Speaking of subsidies, the Sugar Bowl received more than $5.3 million in government grants in fiscal years 2006-08. Meanwhile CEO Paul Hoolahan (annual salary for staging one football game: $645,386 in fiscal 2008) happily supported the circumvention of the NCAA's enforcement system to allow five Ohio State players guilty of NCAA violations to play against Arkansas in his game this past January. Why was he so happy? The bending of rules preserved "the integrity of this year's game," Hoolohan told The Columbus (Ohio) Dispatch.

Oh, by the way, not one of the BCS bowls pays taxes. They are run as 501(c)3 charities.

Some of them actually are charitable. The Rose Bowl, despite considerable digging from watchdog groups, appears to be exactly what it claims: an active community organization that happens to stage a popular football game. That's probably why Hoolahan makes more in salary than the Rose Bowl's top three executives combined.

The Sugar and Orange also have done good work in their communities. The Sugar has donated $800,000 -- less than one-sixth of the amount received in government grants over that three-year period -- to help rebuild New Orleans' City Park after Hurricane Katrina. In recent years, the Orange has donated $3.2 million to help renovate Miami's Moore Park. Thanks to the bowl's generosity, a generation of inner-city children will have a place to play. But the Orange might also have considered donating to another worthy organization: Virginia Polytechnic Institute and State University. Virginia Tech has won the ACC and played in the Orange three of the past four seasons, and as a result the Orange Bowl has scammed the school out of millions in ticket guarantees.

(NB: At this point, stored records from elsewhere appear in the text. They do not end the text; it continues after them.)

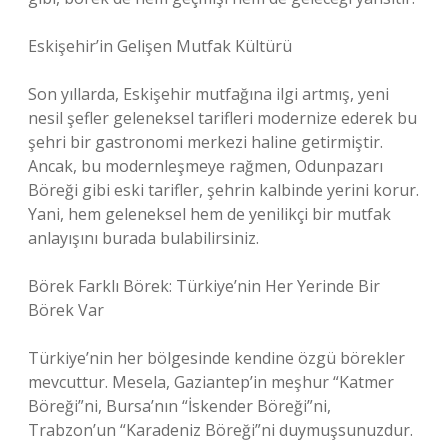
Eskişehir’in Gelişen Mutfak Kültürü
Son yıllarda, Eskişehir mutfağına ilgi artmış, yeni
nesil şefler geleneksel tarifleri modernize ederek bu
şehri bir gastronomi merkezi haline getirmiştir.
Ancak, bu modernleşmeye rağmen, Odunpazarı
Böreği gibi eski tarifler, şehrin kalbinde yerini korur.
Yani, hem geleneksel hem de yenilikçi bir mutfak
anlayışını burada bulabilirsiniz.
Börek Farklı Börek: Türkiye’nin Her Yerinde Bir
Börek Var
Türkiye’nin her bölgesinde kendine özgü börekler
mevcuttur. Mesela, Gaziantep’in meşhur “Katmer
Böreği”ni, Bursa’nın “İskender Böreği”ni,
Trabzon’un “Karadeniz Böreği”ni duymuşsunuzdur.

When the Fiesta Bowl's report came out Tuesday, BCS executive director Bill Hancock and Penn State president Graham Spanier -- the chair of the BCS presidential oversight committee -- were quick to condemn Junker's actions and to suggest the Fiesta may be kicked out of the cartel. That no doubt stirred the blood of Jerry Jones, whose Cowboys Stadium now hosts the Cotton Bowl, the game that probably would replace the Fiesta if it gets booted.

Here's a better suggestion: All 120 FBS presidents should get together and examine the rest of the bowls. Then, after all the warts are exposed, they should decide if they want to keep outsourcing their biggest revenue generator to a system that invites corruption.